### Task to complete
Lines before the one containing "pot)<sup>71</sup> | £5,500,000 |" are to be left out; that line and every line after it, through the last line below, are to be reproduced exactly.

** Records provided follows **

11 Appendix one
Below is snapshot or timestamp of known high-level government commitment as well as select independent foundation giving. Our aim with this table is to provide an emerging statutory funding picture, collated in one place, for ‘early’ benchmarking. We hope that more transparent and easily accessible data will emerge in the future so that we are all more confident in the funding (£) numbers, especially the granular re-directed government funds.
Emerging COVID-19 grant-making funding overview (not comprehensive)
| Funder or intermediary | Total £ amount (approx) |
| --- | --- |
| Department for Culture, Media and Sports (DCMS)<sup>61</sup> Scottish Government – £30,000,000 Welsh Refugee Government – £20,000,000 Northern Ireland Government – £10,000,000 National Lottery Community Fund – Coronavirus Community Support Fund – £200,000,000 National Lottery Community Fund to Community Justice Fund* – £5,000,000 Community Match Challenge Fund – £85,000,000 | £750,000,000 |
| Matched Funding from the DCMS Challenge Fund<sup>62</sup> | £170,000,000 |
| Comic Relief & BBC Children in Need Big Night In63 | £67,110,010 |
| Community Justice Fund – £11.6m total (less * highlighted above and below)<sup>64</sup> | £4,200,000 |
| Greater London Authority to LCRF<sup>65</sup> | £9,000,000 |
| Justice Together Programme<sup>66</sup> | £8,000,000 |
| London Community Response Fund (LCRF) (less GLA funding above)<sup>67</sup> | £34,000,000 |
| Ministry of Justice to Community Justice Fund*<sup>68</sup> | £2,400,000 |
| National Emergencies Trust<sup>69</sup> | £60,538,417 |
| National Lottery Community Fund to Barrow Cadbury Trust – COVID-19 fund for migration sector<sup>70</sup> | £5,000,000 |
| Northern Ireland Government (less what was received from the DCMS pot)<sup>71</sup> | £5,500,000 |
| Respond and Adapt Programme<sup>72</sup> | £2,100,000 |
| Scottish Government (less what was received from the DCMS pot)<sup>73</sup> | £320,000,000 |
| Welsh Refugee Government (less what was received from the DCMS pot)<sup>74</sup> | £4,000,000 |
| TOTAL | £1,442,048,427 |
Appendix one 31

** End of Records provided **

### Reply
| Northern Ireland Government (less what was received from the DCMS pot)<sup>71</sup> | £5,500,000 |
| Respond and Adapt Programme<sup>72</sup> | £2,100,000 |
| Scottish Government (less what was received from the DCMS pot)<sup>73</sup> | £320,000,000 |
| Welsh Refugee Government (less what was received from the DCMS pot)<sup>74</sup> | £4,000,000 |
| TOTAL | £1,442,048,427 |
Appendix one 31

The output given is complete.